JAKARTA, ARAHKITA.COM – Upaya polisi membongkar jaringan pencurian kendaraan bermotor (curanmor) di Jakarta Selatan membuahkan hasil. Seorang residivis berinisial T (38) yang diduga kerap beraksi dengan membawa senjata api berhasil ditangkap setelah pengembangan kasus yang melibatkan tim gabungan Polres Metro Jakarta Selatan dan Polsek Pesanggrahan.

Pelaku bahkan disebut melakukan perlawanan saat hendak diamankan di Lampung Timur sehingga petugas mengambil tindakan tegas terukur.

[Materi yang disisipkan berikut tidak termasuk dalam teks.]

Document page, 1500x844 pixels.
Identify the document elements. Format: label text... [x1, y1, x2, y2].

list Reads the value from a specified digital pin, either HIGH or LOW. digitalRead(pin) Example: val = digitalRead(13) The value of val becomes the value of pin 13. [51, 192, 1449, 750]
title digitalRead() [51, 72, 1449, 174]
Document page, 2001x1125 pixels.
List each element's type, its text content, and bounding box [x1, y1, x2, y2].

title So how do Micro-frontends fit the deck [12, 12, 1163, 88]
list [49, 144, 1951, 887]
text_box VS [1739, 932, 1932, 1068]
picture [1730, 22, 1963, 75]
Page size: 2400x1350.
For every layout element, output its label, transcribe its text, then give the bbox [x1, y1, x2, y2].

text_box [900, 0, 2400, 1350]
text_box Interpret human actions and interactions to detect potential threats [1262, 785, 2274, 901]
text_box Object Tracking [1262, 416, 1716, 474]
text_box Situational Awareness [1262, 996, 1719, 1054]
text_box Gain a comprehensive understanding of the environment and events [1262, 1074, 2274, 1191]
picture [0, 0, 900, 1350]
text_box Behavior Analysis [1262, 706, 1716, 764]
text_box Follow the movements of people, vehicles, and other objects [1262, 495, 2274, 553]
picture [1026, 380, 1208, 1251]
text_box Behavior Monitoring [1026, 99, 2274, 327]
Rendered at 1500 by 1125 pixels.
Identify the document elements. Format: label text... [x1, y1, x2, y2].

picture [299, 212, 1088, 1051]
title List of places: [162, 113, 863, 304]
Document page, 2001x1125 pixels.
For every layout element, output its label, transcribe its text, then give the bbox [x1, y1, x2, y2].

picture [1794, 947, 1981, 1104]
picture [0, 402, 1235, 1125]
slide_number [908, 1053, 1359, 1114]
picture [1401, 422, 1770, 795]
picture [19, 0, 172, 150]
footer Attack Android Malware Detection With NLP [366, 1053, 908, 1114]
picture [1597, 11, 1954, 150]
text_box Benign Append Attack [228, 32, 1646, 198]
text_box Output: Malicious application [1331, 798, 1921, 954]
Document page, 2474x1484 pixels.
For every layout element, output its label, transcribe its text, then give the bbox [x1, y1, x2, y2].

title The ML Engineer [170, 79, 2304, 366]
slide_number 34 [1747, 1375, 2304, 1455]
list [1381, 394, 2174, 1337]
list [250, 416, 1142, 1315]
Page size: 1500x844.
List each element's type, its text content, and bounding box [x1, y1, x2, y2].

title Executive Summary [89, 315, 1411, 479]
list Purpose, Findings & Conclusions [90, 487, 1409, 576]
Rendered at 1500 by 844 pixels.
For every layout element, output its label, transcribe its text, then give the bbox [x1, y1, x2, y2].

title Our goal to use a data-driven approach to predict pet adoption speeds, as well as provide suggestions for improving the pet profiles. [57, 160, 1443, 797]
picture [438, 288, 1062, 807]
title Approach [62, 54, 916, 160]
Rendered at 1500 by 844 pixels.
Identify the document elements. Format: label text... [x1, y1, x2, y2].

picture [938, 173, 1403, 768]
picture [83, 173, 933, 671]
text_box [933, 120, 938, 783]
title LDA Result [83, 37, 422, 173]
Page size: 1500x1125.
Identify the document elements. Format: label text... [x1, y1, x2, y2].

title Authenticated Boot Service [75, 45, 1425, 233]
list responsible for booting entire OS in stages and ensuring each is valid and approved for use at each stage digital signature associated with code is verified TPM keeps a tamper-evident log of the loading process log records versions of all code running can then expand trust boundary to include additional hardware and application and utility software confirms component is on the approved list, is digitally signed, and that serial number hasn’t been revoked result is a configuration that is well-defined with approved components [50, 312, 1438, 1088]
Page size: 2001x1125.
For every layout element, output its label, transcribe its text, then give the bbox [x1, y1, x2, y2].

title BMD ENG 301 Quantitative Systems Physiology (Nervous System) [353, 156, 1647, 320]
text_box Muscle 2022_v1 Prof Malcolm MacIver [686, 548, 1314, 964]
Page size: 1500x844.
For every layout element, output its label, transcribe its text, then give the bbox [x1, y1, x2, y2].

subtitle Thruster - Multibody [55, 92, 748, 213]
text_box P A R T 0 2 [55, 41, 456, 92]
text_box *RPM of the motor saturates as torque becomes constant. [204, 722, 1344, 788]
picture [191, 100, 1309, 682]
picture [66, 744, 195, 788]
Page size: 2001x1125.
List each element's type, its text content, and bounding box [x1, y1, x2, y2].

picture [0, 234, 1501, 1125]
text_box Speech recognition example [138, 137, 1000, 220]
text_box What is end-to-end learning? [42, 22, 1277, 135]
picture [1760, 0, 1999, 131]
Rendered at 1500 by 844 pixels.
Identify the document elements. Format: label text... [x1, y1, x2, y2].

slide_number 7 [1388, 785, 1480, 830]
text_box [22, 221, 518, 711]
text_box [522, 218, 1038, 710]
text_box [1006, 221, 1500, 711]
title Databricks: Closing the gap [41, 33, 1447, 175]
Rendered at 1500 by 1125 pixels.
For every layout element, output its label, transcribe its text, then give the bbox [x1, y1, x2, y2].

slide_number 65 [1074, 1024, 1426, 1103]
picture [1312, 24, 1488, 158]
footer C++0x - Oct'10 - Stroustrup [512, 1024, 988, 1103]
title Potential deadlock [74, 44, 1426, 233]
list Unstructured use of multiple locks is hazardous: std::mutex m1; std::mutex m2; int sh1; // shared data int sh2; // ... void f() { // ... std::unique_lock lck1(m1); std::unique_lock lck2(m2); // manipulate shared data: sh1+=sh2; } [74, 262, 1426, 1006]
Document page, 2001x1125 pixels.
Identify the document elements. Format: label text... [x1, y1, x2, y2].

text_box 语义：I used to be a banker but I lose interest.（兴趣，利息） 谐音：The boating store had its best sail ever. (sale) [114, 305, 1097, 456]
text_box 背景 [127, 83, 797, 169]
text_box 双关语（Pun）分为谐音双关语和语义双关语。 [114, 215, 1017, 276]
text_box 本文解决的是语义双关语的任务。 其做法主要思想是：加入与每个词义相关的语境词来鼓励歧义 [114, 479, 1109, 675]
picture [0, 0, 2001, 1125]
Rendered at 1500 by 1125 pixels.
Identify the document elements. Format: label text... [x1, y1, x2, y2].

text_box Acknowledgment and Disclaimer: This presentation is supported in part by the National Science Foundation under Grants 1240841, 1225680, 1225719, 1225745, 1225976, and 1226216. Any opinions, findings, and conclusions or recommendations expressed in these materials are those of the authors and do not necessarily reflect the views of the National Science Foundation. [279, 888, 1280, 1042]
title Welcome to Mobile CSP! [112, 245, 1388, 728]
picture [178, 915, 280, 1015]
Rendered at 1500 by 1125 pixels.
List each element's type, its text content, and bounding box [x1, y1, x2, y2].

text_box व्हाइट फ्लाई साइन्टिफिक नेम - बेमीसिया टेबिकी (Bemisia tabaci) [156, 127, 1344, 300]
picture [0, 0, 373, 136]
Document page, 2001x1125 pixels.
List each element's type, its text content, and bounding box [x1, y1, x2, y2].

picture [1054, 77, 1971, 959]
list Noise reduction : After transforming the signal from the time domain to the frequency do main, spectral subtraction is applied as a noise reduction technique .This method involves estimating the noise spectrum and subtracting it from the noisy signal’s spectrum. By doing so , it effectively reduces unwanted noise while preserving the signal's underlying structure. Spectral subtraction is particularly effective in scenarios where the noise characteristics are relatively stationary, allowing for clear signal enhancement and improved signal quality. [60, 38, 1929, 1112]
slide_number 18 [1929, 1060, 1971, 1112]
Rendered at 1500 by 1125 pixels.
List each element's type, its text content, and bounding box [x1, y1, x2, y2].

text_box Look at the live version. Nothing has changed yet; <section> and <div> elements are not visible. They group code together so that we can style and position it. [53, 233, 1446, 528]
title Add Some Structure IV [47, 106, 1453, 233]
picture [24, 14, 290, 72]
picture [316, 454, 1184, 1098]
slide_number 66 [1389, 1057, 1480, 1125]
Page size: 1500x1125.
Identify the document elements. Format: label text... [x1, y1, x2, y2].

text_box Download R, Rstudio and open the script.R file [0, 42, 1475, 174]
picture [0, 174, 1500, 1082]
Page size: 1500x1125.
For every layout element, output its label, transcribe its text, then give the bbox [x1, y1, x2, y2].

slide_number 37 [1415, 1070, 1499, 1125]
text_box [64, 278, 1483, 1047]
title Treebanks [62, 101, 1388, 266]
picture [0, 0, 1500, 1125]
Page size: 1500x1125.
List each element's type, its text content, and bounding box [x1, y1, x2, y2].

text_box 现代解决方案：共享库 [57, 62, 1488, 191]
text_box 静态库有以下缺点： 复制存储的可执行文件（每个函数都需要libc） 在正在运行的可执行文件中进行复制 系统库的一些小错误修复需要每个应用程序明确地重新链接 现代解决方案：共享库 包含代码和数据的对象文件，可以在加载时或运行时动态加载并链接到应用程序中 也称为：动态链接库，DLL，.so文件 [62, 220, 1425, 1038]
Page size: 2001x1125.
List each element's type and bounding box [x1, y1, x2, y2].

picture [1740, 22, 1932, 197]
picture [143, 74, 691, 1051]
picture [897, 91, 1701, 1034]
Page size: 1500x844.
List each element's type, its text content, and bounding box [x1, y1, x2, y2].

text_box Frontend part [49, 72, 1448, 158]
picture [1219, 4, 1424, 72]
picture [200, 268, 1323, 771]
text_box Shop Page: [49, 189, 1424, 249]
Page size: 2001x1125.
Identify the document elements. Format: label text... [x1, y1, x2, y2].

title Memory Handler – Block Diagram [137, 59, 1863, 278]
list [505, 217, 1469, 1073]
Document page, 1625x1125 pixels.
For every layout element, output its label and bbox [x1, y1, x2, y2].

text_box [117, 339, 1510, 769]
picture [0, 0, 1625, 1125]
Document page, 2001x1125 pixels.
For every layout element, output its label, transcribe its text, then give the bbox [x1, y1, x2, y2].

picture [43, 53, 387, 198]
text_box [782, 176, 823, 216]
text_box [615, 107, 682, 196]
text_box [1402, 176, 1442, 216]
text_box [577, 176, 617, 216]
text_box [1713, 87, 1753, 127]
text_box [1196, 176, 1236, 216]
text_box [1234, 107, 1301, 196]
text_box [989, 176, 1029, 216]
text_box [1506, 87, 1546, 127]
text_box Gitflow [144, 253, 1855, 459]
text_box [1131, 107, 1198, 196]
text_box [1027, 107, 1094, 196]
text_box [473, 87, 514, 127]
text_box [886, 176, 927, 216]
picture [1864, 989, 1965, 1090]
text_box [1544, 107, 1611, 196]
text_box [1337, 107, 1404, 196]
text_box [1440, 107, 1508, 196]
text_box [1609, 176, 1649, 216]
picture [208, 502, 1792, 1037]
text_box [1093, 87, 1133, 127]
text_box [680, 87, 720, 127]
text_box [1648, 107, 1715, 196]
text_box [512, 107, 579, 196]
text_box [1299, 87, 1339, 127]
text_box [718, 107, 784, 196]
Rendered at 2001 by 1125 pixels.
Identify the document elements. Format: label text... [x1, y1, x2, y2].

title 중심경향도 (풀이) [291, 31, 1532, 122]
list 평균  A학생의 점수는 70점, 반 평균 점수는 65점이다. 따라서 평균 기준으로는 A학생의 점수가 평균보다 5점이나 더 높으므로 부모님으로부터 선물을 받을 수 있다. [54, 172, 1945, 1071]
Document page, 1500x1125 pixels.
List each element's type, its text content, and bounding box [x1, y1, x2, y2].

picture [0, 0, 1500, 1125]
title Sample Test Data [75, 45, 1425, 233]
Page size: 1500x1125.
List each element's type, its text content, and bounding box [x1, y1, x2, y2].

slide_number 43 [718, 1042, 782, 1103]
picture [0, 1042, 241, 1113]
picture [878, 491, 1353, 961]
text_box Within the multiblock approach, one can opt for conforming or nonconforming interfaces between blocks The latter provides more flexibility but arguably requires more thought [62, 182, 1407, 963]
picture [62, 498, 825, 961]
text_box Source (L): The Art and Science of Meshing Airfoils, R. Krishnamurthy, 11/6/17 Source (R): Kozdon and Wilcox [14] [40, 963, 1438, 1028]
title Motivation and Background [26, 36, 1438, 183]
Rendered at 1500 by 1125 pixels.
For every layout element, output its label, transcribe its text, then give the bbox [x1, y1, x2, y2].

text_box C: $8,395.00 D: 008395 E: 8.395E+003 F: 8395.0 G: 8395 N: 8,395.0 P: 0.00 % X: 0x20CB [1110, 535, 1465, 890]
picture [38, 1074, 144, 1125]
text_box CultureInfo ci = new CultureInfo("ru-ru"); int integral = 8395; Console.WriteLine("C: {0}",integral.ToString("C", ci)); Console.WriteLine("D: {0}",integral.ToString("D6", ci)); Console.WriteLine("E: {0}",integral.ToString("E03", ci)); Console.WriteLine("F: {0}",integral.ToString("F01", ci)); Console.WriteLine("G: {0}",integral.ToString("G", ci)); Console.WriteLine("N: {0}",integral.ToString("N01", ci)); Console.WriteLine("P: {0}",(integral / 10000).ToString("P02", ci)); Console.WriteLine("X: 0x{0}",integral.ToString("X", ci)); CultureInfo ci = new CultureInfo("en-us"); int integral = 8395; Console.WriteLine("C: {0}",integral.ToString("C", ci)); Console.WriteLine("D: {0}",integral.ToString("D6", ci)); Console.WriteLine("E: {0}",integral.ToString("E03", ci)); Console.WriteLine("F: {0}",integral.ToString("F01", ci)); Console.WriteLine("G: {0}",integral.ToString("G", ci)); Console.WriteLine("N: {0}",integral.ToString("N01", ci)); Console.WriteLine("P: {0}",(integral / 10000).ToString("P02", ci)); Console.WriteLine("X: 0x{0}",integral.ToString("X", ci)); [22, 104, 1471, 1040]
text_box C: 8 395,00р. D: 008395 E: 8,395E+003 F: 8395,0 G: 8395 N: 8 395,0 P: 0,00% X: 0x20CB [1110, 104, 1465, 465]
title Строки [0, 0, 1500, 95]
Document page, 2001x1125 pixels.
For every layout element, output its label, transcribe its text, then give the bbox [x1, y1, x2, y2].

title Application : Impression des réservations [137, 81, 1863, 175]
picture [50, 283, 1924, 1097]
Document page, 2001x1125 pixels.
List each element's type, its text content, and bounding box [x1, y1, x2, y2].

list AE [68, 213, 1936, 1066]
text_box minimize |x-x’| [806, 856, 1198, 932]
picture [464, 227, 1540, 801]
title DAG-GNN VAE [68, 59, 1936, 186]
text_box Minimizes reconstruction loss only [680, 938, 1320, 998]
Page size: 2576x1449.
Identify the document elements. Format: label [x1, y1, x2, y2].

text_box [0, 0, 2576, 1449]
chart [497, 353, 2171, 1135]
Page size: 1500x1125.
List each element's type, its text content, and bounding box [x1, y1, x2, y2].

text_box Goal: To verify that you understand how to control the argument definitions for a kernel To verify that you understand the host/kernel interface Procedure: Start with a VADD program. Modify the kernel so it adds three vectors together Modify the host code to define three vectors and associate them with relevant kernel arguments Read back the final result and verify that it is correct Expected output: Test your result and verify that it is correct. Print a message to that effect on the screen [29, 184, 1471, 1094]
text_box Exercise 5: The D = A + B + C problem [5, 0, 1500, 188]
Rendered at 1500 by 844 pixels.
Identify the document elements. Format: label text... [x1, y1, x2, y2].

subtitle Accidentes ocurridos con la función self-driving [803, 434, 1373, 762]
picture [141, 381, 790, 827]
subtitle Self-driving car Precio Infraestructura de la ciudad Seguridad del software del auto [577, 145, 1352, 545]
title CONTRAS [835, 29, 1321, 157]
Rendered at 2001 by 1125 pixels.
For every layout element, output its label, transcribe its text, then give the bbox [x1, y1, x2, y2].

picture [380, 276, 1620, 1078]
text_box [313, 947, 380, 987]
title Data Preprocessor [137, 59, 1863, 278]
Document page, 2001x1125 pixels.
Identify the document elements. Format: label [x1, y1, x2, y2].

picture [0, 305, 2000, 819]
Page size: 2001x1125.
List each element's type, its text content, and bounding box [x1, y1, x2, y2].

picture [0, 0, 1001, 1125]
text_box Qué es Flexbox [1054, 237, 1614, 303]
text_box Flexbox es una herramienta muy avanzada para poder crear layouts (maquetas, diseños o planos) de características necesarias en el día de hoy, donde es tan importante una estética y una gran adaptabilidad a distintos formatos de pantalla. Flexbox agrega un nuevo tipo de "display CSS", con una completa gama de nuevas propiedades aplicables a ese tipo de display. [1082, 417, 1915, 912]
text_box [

Dari tangan tersangka, polisi turut menyita senjata api rakitan beserta amunisi yang diduga digunakan untuk mengintimidasi korban saat beraksi.

Kapolsek Pesanggrahan, Kompol Seala Syah Alam, mengatakan tim gabungan dibentuk untuk mengungkap sejumlah kasus curanmor yang terjadi di wilayah Jakarta Selatan, termasuk di kawasan Pesanggrahan.

Pengungkapan kasus bermula dari penangkapan pelaku berinisial AR pada Sabtu (18/7) dini hari sekitar pukul 02.00 WIB. Hasil pemeriksaan terhadap AR kemudian mengarahkan penyidik kepada pelaku lain, yakni T, yang akhirnya berhasil ditangkap di Lampung Timur.

Saat proses penangkapan, T disebut berusaha melawan petugas. Polisi kemudian mengambil tindakan tegas sesuai prosedur. Selain dua pelaku yang telah diamankan, penyidik juga masih memburu satu orang lainnya yang kini masuk dalam daftar pencarian orang (DPO).

Menurut polisi, T bukanlah pelaku baru. Ia merupakan residivis kasus curanmor yang sebelumnya pernah ditangkap pada 2024. Setelah menjalani proses hukum dan bebas, pelaku diduga kembali mengulangi aksi kejahatan yang sama.

Dalam penggerebekan tersebut, polisi menyita satu senjata api rakitan beserta lima butir peluru kaliber 9 milimeter. Senjata itu diduga digunakan untuk mengancam dan menakut-nakuti korban ketika pelaku menjalankan aksinya di wilayah Jakarta maupun Tangerang dikutip Antara.

Polisi juga mengimbau masyarakat yang merasa kehilangan sepeda motor agar segera membuat laporan resmi dengan membawa dokumen kepemilikan kendaraan. Langkah tersebut diperlukan untuk memudahkan proses identifikasi sekaligus pengembalian barang bukti kepada pemilik yang sah.